*PROBLEM TO SOLVE*
Each line of the data below holding the word "quantum" must be copied.

*ENTRIES SUPPLIED*
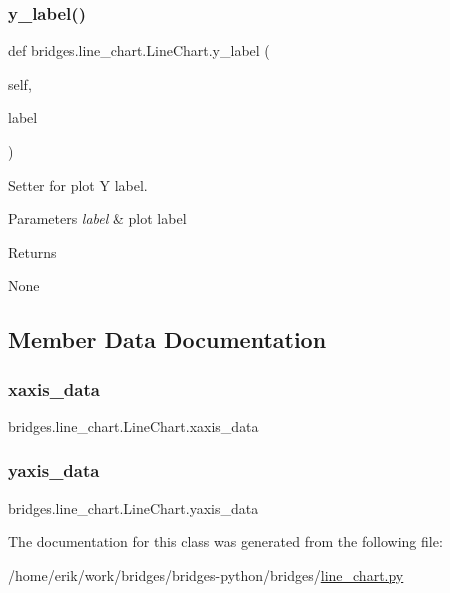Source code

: \subsubsection{\texorpdfstring{y\+\_\+label()}{y\_label()}\hspace{0.1cm}{\footnotesize\ttfamily [2/2]}}
{\footnotesize\ttfamily def bridges.\+line\+\_\+chart.\+Line\+Chart.\+y\+\_\+label (\begin{DoxyParamCaption}\item[{}]{self,  }\item[{}]{label }\end{DoxyParamCaption})}



Setter for plot Y label. 


\begin{DoxyParams}{Parameters}
{\em label} & plot label \\
\hline
\end{DoxyParams}
\begin{DoxyReturn}{Returns}


None 
\end{DoxyReturn}


\subsection{Member Data Documentation}
\mbox{\label{classbridges_1_1line__chart_1_1_line_chart_a13a52ecfbe82477fd6203aaa7569c1c7}} 
\subsubsection{\texorpdfstring{xaxis\+\_\+data}{xaxis\_data}}
{\footnotesize\ttfamily bridges.\+line\+\_\+chart.\+Line\+Chart.\+xaxis\+\_\+data}

\mbox{\label{classbridges_1_1line__chart_1_1_line_chart_ae32afdcdfe6398ef247f9431de603495}} 
\subsubsection{\texorpdfstring{yaxis\+\_\+data}{yaxis\_data}}
{\footnotesize\ttfamily bridges.\+line\+\_\+chart.\+Line\+Chart.\+yaxis\+\_\+data}



The documentation for this class was generated from the following file\+:\begin{DoxyCompactItemize}
\item 
/home/erik/work/bridges/bridges-\/python/bridges/\hyperlink{line__chart_8py}{line\+\_\+chart.\+py}\end{DoxyCompactItemize}
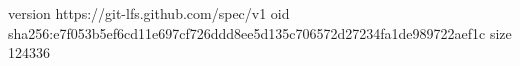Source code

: version https://git-lfs.github.com/spec/v1
oid sha256:e7f053b5ef6cd11e697cf726ddd8ee5d135c706572d27234fa1de989722aef1c
size 124336
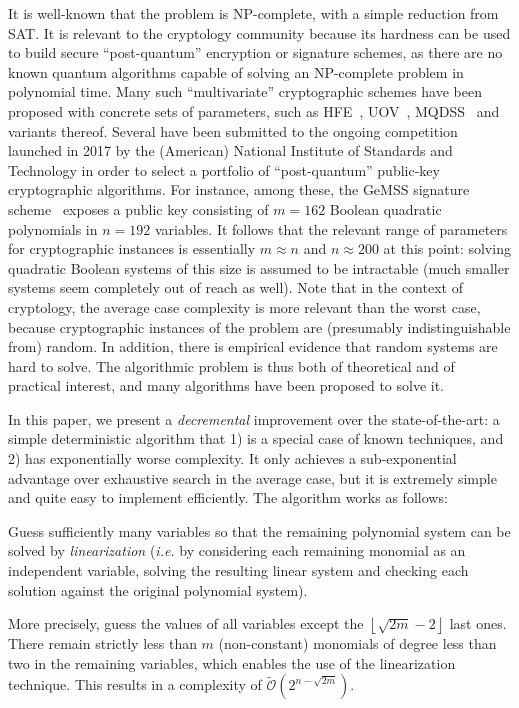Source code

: \documentclass[twoside,leqno]{article}
\newcommand{\bigOsoft}[1]{\ensuremath{\mathcal{\tilde O}\left( #1 \right)} }
\begin{document}
It is well-known that the problem is NP-complete, with a simple reduction from
SAT. It is relevant to the cryptology community because its hardness can be used
to build secure ``post-quantum'' encryption or signature schemes, as there are
no known quantum algorithms capable of solving an NP-complete problem in
polynomial time. Many such ``multivariate'' cryptographic schemes have been
proposed with concrete sets of parameters, such as
\textsf{HFE}~\cite{Patarin96}, \textsf{UOV}~\cite{KipnisPG99},
\textsf{MQDSS}~\cite{ChenHRSS16} and variants thereof. Several have been
submitted to the ongoing competition launched in 2017 by the (American) National
Institute of Standards and Technology in order to select a portfolio of
``post-quantum'' public-key cryptographic algorithms. For instance, among these,
the \textsf{GeMSS} signature scheme~\cite{GeMSS} exposes a public key consisting
of $m=162$ Boolean quadratic polynomials in $n=192$ variables. It follows that
the relevant range of parameters for cryptographic instances is essentially
$m \approx n$ and $n \approx 200$ at this point: solving quadratic Boolean
systems of this size is assumed to be intractable (much smaller systems seem
completely out of reach as well). Note that in the context of cryptology, the
average case complexity is more relevant than the worst case, because
cryptographic instances of the problem are (presumably indistinguishable from)
random. In addition, there is empirical evidence that random systems are hard to
solve. The algorithmic problem is thus both of theoretical and of practical
interest, and many algorithms have been proposed to solve it.

In this paper, we present a \emph{decremental} improvement over the
state-of-the-art: a simple deterministic algorithm that 1) is a special case of
known techniques, and 2) has exponentially worse complexity. It only achieves a
sub-exponential advantage over exhaustive search in the average case, but it is
extremely simple and quite easy to implement efficiently. The algorithm works as
follows:

\begin{framed}
  Guess sufficiently many variables so that the remaining polynomial system can
  be solved by \emph{linearization} (\textit{i.e.} by considering each remaining
  monomial as an independent variable, solving the resulting linear system and
  checking each solution against the original polynomial system).
\end{framed}

More precisely, guess the values of all variables except the
$\left\lfloor \sqrt{2m} - 2 \right\rfloor$ last ones. There remain strictly less
than $m$ (non-constant) monomials of degree less than two in the remaining
variables, which enables the use of the linearization technique. This results in
a complexity of $\bigOsoft{2^{n - \sqrt{2m}}}$.
\end{document}
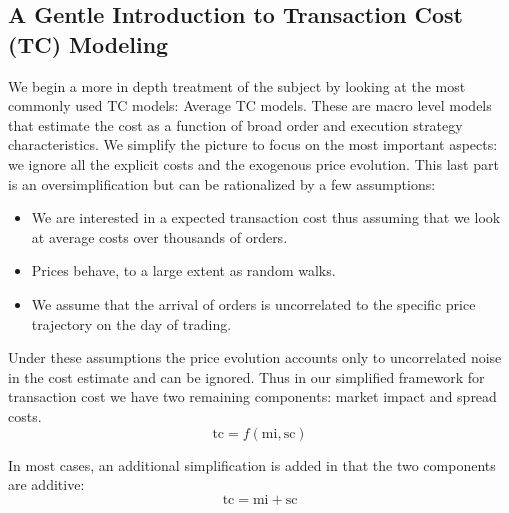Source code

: \subsection{A Gentle Introduction to Transaction Cost (TC) Modeling}

We begin a more in depth treatment of the subject by looking at the most commonly used TC models: Average TC models. These are macro level models that estimate the cost as a function of broad order and execution strategy characteristics. We simplify the picture to focus on the most important aspects: we ignore all the explicit costs and the exogenous price evolution. This last part is an oversimplification but can be rationalized by a few assumptions:
        \begin{itemize}
         \item We are interested in a expected transaction cost thus assuming that we look at average costs over thousands of orders.
         \item Prices behave, to a large extent as random walks.
         \item We assume that the arrival of orders is uncorrelated to the specific price trajectory on the day of trading. 
         \end{itemize} 


Under these assumptions the price evolution accounts only to uncorrelated noise in the cost estimate and can be ignored. Thus in our simplified framework for transaction cost we have two remaining components: market impact and spread costs. 
        \begin{equation}\label{eq:tc_1}
        \text{tc}= f(\text{mi},\text{sc})
        \end{equation}


In most cases, an additional simplification is added in that the two components are additive:
        \begin{equation}\label{eq:tc_2}
        \text{tc}= \text{mi} + \text{sc}
        \end{equation}


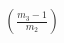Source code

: \documentclass[preview]{standalone}
\begin{document}
\begin{align*}
\left(\frac{m_3 - 1}{m_2}\right)
\end{align*}
\end{document}
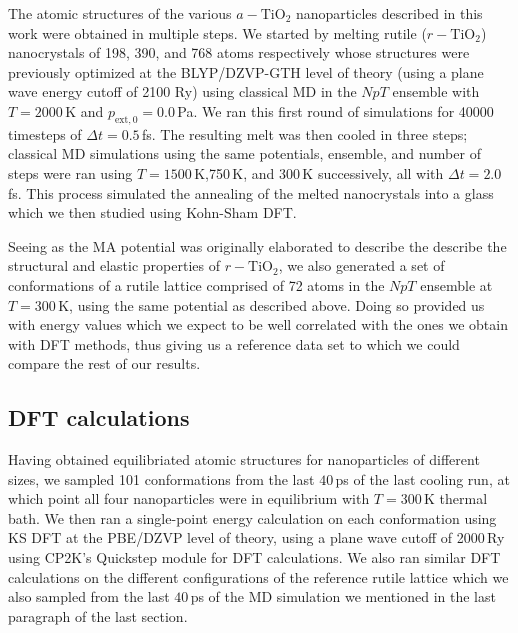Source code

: \documentclass[aps,prb,twocolumn,amsmath,amssymb,superscriptaddress,longbibliography]{revtex4-1}
\newcommand\tab[1][1cm]{\hspace*{#1}} %
\begin{document}
\tab The atomic structures of the various $a-\text{TiO}_2$ nanoparticles described in this work were obtained in multiple steps.
We started by melting rutile ($r-\text{TiO}_2$) nanocrystals of 198, 390, and 768 atoms respectively whose structures were previously optimized at the BLYP/DZVP-GTH level of theory (using a plane wave energy cutoff of 2100 Ry) using classical MD in the $NpT$ ensemble with $T = 2000\,$K and $p_{\text{ext},0} = 0.0\,$Pa. 
We ran this first round of simulations for 40000 timesteps of $\Delta t = 0.5\,$fs.
The resulting melt was then cooled in three steps; classical MD simulations using the same potentials, ensemble, and number of steps were ran using $T = 1500\,$K,750$\,$K, and 300$\,$K successively, all with $\Delta t = 2.0\,$fs.
This process simulated the annealing of the melted nanocrystals into a glass which we then studied using Kohn-Sham DFT.

\tab Seeing as the MA potential was originally elaborated to describe the describe the structural and elastic properties of $r-\text{TiO}_2$, we also generated a set of conformations of a rutile lattice comprised of 72 atoms in the $NpT$ ensemble at $T = 300\,\text{K}$, using the same potential as described above.
Doing so provided us with energy values which we expect to be well correlated with the ones we obtain with DFT methods, thus giving us a reference data set to which we could compare the rest of our results.

\subsection{DFT calculations}

\tab Having obtained equilibriated atomic structures for nanoparticles of different sizes, we sampled 101 conformations from the last $40\,$ps of the last cooling run, at which point all four nanoparticles were in equilibrium with $T = 300\,\text{K}$ thermal bath.
We then ran a single-point energy calculation on each conformation using KS DFT at the PBE/DZVP level of theory, using a plane wave cutoff of 2000$\,$Ry using \textsc{CP2K}'s Quickstep module for DFT calculations\cite{quickstep}.
We also ran similar DFT calculations on the different configurations of the reference rutile lattice which we also sampled from the last $40\,$ps of the MD simulation we mentioned in the last paragraph of the last section.

\end{document}
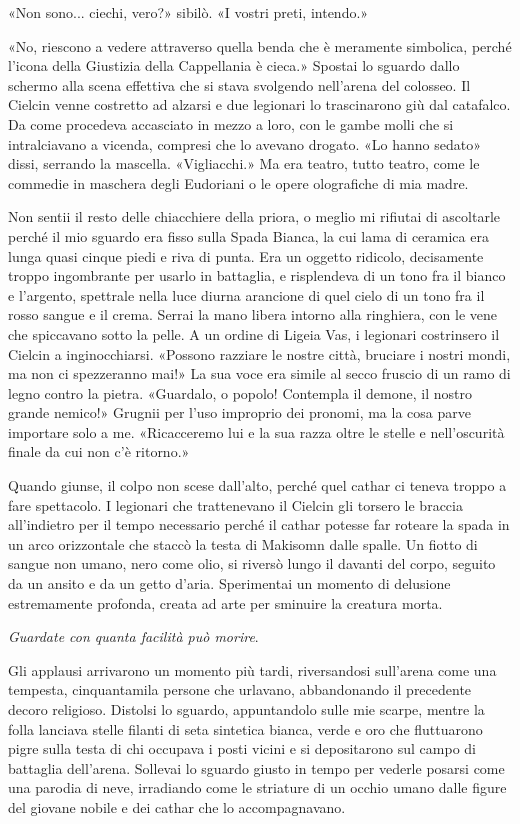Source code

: «Non sono... ciechi, vero?» sibilò. «I vostri preti, intendo.»

«No, riescono a vedere attraverso quella benda che è meramente
simbolica, perché l'icona della Giustizia della Cappellania è cieca.»
Spostai lo sguardo dallo schermo alla scena effettiva che si stava
svolgendo nell'arena del colosseo. Il Cielcin venne costretto ad alzarsi
e due legionari lo trascinarono giù dal catafalco. Da come procedeva
accasciato in mezzo a loro, con le gambe molli che si intralciavano a
vicenda, compresi che lo avevano drogato. «Lo hanno sedato» dissi,
serrando la mascella. «Vigliacchi.» Ma era teatro, tutto teatro, come le
commedie in maschera degli Eudoriani o le opere olografiche di mia
madre.

Non sentii il resto delle chiacchiere della priora, o meglio mi rifiutai
di ascoltarle perché il mio sguardo era fisso sulla Spada Bianca, la cui
lama di ceramica era lunga quasi cinque piedi e riva di punta. Era un
oggetto ridicolo, decisamente troppo ingombrante per usarlo in
battaglia, e risplendeva di un tono fra il bianco e l'argento, spettrale
nella luce diurna arancione di quel cielo di un tono fra il rosso sangue
e il crema. Serrai la mano libera intorno alla ringhiera, con le vene
che spiccavano sotto la pelle. A un ordine di Ligeia Vas, i legionari
costrinsero il Cielcin a inginocchiarsi. «Possono razziare le nostre
città, bruciare i nostri mondi, ma non ci spezzeranno mai!» La sua voce
era simile al secco fruscio di un ramo di legno contro la pietra.
«Guardalo, o popolo! Contempla il demone, il nostro grande nemico!»
Grugnii per l'uso improprio dei pronomi, ma la cosa parve importare solo
a me. «Ricacceremo lui e la sua razza oltre le stelle e nell'oscurità
finale da cui non c'è ritorno.»

Quando giunse, il colpo non scese dall'alto, perché quel cathar ci
teneva troppo a fare spettacolo. I legionari che trattenevano il Cielcin
gli torsero le braccia all'indietro per il tempo necessario perché il
cathar potesse far roteare la spada in un arco orizzontale che staccò la
testa di Makisomn dalle spalle. Un fiotto di sangue non umano, nero come
olio, si riversò lungo il davanti del corpo, seguito da un ansito e da
un getto d'aria. Sperimentai un momento di delusione estremamente
profonda, creata ad arte per sminuire la creatura morta.

\emph{Guardate con quanta facilità può morire}.

Gli applausi arrivarono un momento più tardi, riversandosi sull'arena
come una tempesta, cinquantamila persone che urlavano, abbandonando il
precedente decoro religioso. Distolsi lo sguardo, appuntandolo sulle mie
scarpe, mentre la folla lanciava stelle filanti di seta sintetica
bianca, verde e oro che fluttuarono pigre sulla testa di chi occupava i
posti vicini e si depositarono sul campo di battaglia dell'arena.
Sollevai lo sguardo giusto in tempo per vederle posarsi come una parodia
di neve, irradiando come le striature di un occhio umano dalle figure
del giovane nobile e dei cathar che lo accompagnavano.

*RESULT FOR THIS EXERCISE*
to build secure ``post-quantum'' encryption or signature schemes, as there are
no known quantum algorithms capable of solving an NP-complete problem in
``post-quantum'' public-key cryptographic algorithms. For instance, among these,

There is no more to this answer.